== Segment start ==

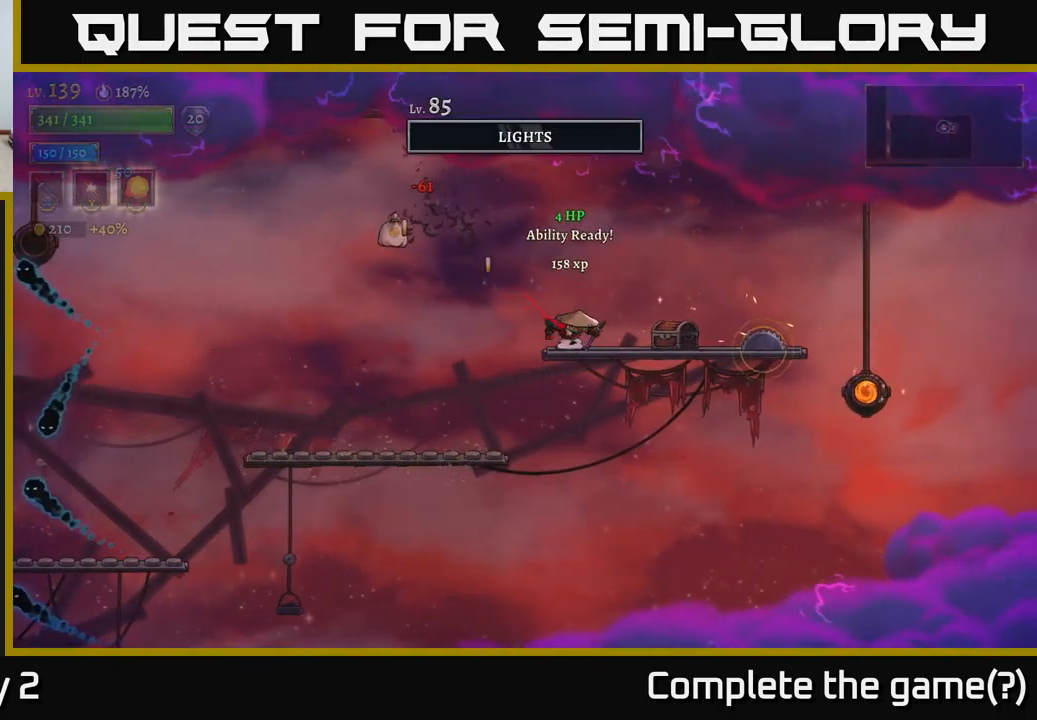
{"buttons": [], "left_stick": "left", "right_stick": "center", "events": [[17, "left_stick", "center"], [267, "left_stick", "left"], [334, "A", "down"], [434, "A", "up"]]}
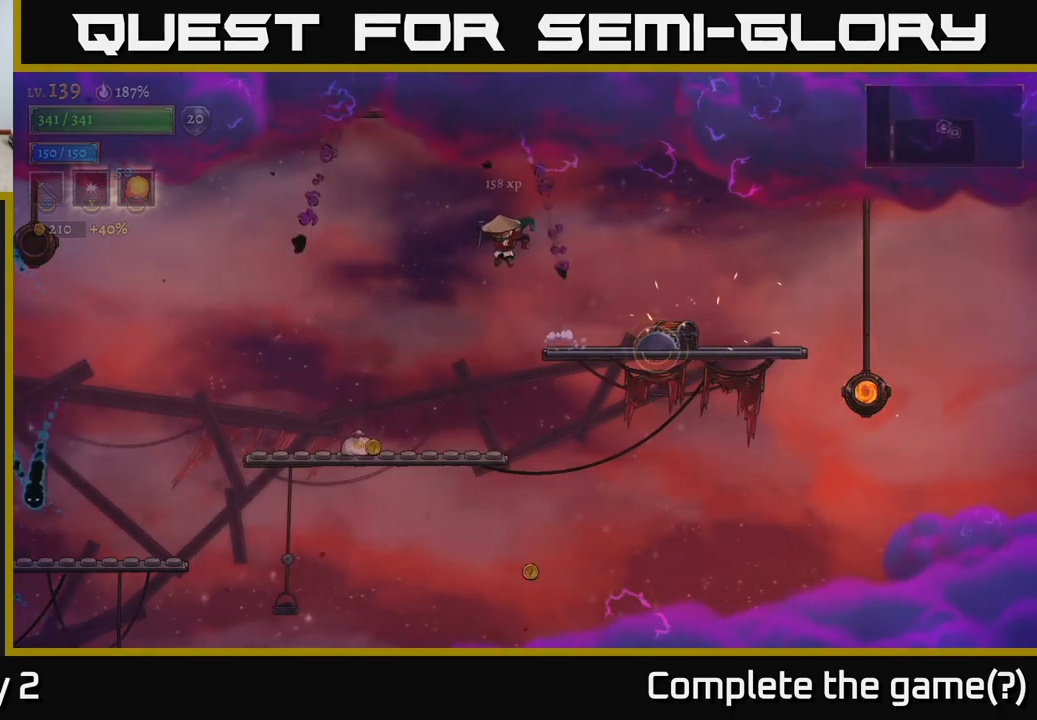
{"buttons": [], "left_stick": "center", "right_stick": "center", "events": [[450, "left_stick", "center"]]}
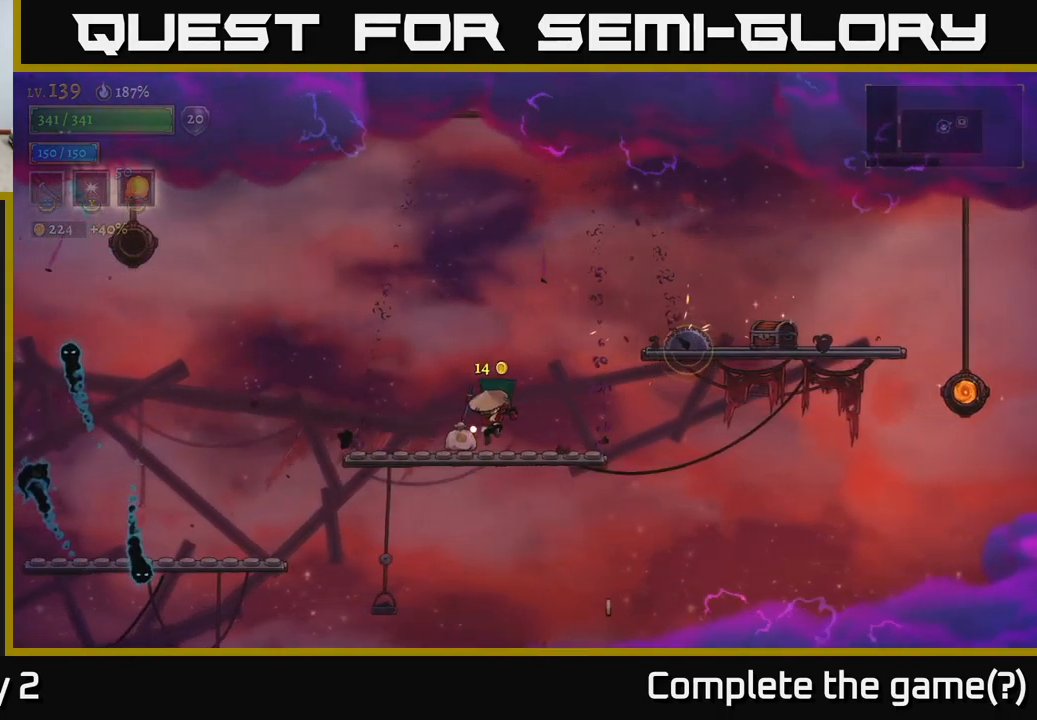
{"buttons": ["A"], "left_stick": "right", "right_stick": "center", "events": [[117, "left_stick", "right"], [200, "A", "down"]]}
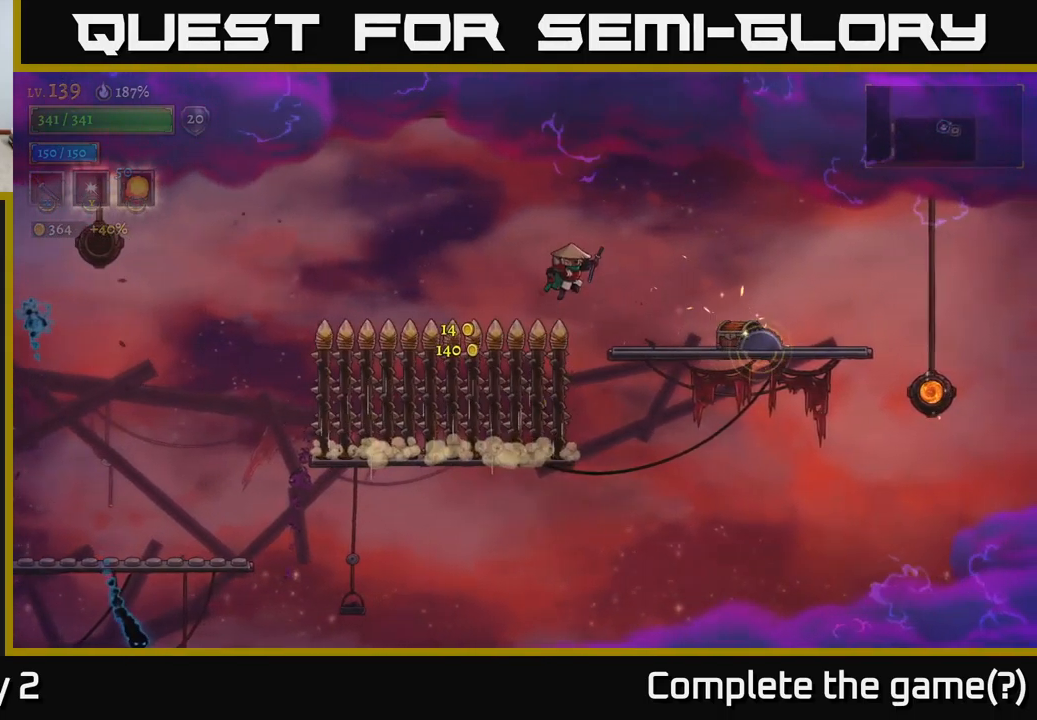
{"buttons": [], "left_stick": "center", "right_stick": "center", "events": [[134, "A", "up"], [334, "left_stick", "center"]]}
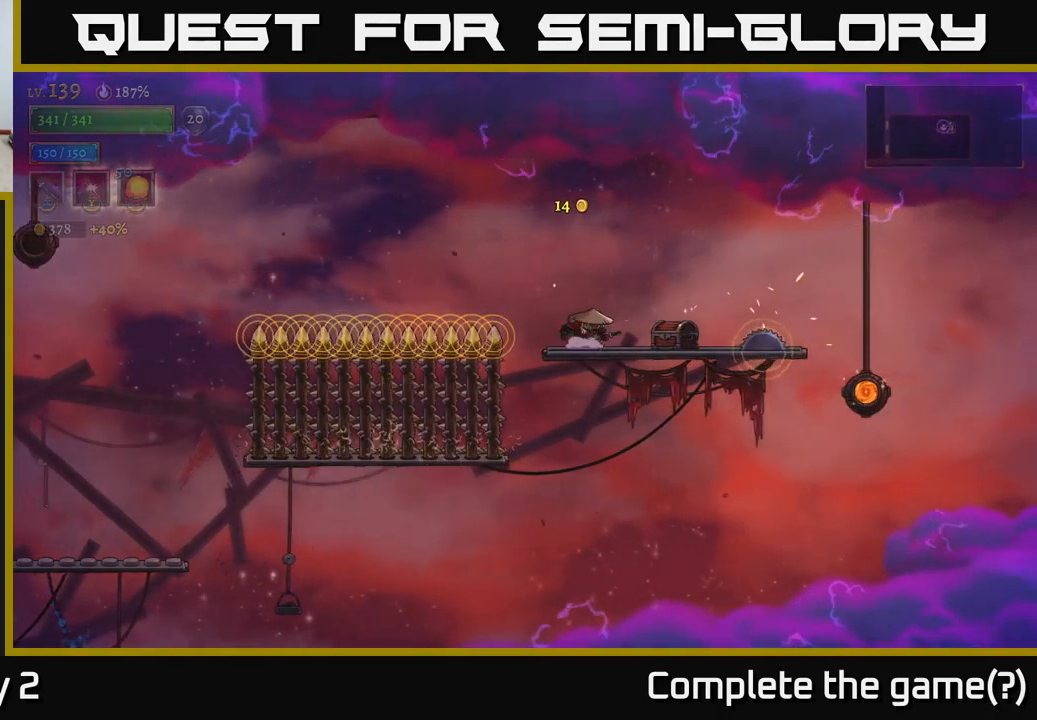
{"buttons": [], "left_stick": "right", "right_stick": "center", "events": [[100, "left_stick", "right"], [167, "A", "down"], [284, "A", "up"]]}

== Segment end ==

§ Activity
When a picture appears among the entries, skip it; transcribe everything else exactly.

§ Written response
{"buttons": [], "left_stick": "left", "right_stick": "center", "events": [[17, "left_stick", "center"], [267, "left_stick", "left"], [334, "A", "down"], [434, "A", "up"]]}
{"buttons": [], "left_stick": "center", "right_stick": "center", "events": [[450, "left_stick", "center"]]}
{"buttons": ["A"], "left_stick": "right", "right_stick": "center", "events": [[117, "left_stick", "right"], [200, "A", "down"]]}
{"buttons": [], "left_stick": "center", "right_stick": "center", "events": [[134, "A", "up"], [334, "left_stick", "center"]]}
{"buttons": [], "left_stick": "right", "right_stick": "center", "events": [[100, "left_stick", "right"], [167, "A", "down"], [284, "A", "up"]]}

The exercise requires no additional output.